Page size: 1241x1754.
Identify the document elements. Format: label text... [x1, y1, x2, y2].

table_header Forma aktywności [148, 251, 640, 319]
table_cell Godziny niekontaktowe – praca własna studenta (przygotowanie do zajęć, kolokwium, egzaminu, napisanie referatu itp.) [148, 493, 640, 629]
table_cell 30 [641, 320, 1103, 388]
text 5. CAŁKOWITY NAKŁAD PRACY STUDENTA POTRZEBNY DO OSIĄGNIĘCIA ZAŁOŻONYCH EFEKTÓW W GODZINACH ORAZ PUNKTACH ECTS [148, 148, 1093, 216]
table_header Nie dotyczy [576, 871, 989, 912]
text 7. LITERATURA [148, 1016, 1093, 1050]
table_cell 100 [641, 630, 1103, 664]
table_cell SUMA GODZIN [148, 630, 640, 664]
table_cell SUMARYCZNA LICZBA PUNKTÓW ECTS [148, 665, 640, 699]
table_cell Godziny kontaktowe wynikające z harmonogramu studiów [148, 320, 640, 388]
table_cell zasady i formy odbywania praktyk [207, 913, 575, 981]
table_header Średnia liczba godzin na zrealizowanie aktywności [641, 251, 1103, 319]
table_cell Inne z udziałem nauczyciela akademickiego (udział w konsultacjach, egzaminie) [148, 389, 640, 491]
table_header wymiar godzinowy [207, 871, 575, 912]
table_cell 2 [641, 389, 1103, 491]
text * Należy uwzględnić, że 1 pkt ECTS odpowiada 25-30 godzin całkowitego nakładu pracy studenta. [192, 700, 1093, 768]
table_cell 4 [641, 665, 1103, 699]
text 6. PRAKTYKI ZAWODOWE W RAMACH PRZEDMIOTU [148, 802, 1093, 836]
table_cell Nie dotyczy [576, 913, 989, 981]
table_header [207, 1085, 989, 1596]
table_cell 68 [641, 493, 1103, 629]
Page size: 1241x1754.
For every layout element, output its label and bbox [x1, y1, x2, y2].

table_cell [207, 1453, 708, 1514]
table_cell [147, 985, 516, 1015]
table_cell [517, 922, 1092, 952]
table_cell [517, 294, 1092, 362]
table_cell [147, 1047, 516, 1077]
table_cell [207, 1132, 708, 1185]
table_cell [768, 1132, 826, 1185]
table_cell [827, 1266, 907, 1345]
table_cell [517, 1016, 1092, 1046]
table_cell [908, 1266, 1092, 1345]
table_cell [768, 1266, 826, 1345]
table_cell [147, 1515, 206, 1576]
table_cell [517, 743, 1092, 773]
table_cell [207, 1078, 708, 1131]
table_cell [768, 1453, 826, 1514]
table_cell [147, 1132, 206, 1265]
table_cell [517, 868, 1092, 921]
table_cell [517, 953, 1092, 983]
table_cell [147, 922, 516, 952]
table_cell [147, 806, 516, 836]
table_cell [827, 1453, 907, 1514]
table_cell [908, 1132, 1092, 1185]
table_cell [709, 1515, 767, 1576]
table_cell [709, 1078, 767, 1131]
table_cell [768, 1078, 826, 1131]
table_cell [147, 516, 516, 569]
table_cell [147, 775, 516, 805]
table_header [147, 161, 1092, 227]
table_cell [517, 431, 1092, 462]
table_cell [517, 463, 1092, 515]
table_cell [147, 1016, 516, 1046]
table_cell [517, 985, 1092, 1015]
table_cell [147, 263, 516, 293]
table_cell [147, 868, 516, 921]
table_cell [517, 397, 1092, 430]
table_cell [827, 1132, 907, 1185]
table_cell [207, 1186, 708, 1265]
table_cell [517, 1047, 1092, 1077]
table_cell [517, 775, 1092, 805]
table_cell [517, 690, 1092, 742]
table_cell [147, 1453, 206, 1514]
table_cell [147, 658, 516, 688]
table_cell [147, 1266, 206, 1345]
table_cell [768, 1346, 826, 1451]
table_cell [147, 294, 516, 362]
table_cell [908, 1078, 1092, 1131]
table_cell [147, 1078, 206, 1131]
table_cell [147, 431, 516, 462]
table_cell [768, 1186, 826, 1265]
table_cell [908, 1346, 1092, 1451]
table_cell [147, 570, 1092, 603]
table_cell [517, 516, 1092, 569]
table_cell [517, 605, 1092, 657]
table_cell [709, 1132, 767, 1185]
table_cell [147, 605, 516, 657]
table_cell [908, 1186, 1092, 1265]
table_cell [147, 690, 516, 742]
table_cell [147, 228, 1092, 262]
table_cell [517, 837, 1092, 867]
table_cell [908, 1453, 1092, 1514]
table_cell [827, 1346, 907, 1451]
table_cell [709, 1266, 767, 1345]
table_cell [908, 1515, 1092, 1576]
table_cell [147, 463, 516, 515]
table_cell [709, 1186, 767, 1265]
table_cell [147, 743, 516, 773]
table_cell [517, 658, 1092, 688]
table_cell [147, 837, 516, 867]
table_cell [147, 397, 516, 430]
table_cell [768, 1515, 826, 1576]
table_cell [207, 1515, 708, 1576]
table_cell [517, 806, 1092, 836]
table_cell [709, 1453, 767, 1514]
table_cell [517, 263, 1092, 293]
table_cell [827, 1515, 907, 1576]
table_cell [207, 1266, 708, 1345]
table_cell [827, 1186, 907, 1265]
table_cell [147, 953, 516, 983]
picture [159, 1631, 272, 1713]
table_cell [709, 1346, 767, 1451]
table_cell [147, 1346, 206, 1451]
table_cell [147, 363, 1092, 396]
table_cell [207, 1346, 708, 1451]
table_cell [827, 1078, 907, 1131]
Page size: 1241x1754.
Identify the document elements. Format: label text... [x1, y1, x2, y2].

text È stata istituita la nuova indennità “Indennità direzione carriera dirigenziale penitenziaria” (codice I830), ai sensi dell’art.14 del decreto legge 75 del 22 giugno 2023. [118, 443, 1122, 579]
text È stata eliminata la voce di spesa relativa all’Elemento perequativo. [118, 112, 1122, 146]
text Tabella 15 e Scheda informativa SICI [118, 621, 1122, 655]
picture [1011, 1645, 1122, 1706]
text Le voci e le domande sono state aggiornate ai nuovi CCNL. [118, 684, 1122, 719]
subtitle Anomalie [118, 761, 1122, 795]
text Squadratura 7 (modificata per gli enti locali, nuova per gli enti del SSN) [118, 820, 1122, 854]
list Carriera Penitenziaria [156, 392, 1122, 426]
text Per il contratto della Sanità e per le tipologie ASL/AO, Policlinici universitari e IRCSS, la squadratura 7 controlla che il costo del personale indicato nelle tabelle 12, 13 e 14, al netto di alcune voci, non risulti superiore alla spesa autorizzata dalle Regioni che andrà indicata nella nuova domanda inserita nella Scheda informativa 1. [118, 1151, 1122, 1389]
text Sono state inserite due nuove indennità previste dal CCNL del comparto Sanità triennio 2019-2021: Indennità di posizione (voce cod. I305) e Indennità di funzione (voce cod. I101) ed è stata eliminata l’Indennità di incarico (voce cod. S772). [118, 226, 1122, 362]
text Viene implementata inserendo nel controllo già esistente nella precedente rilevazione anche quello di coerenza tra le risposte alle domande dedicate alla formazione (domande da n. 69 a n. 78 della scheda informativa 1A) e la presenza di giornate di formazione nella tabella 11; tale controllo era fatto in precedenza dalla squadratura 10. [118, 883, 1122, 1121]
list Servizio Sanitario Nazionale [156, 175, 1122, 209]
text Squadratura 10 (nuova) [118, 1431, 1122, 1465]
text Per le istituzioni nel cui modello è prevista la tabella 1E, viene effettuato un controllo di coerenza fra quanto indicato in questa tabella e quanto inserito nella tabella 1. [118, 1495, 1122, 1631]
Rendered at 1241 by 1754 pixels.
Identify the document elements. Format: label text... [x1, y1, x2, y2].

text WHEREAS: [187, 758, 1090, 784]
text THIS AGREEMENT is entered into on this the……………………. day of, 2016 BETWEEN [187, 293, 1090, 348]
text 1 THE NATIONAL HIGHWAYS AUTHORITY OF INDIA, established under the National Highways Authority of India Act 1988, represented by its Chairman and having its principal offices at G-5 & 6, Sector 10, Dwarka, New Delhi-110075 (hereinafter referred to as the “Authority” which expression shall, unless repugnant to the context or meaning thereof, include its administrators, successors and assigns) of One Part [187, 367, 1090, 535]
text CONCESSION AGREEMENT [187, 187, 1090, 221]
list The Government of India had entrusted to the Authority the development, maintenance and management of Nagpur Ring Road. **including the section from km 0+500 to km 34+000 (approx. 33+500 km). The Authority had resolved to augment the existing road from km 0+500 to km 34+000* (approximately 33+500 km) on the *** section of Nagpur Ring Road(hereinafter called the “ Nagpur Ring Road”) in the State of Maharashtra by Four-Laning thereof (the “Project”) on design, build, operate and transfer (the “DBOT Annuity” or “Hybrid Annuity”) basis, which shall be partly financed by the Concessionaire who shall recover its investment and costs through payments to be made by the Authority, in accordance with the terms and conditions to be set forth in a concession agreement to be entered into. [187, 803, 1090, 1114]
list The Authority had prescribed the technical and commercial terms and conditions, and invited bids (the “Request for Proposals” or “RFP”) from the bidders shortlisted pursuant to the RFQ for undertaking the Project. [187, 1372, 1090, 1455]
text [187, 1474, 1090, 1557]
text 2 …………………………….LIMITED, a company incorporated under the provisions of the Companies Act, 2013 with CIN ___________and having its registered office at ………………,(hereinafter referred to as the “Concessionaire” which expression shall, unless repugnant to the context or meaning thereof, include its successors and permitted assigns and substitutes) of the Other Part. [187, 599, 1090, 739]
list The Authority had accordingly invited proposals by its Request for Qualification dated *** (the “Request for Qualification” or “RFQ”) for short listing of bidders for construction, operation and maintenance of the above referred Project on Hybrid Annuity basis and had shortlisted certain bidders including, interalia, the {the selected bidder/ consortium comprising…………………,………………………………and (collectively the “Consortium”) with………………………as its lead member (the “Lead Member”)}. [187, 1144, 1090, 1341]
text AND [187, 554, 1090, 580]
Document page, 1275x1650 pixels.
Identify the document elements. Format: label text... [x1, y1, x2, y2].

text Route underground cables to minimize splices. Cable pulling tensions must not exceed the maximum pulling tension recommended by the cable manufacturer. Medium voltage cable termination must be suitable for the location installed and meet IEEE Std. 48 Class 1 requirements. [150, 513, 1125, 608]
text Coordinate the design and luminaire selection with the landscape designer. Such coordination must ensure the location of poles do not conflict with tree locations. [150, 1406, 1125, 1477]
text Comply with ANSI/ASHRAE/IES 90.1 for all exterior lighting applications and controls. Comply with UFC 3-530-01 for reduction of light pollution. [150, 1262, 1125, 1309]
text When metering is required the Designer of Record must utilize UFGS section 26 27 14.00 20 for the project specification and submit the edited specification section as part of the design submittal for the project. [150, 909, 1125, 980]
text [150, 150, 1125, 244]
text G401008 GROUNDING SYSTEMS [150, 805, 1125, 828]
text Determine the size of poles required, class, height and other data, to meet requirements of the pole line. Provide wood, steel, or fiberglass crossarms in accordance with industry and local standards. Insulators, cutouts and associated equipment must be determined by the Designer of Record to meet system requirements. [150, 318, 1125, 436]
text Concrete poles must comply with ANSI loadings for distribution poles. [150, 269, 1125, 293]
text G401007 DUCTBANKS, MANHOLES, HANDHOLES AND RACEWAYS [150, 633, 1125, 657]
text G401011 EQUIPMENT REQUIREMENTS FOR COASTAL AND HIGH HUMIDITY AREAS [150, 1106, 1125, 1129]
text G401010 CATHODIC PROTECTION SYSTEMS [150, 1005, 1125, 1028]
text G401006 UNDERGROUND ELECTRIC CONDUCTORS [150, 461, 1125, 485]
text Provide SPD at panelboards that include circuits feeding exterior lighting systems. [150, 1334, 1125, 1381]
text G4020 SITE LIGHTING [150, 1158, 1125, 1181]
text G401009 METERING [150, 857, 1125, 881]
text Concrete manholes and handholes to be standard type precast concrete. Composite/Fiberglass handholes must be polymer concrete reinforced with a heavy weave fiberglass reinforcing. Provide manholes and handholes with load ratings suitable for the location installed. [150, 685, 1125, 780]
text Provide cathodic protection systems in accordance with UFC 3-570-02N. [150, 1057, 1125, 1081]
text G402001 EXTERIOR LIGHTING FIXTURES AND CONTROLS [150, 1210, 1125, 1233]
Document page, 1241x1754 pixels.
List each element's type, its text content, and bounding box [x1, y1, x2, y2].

++++++++++

Work item: The range runs from the line with "Document page, 1241x1754 pixels." to the last line of the entries above, both included. Restate it word for word.

Exercise answer:
Document page, 1241x1754 pixels.
List each element's type, its text content, and bounding box [x1, y1, x2, y2].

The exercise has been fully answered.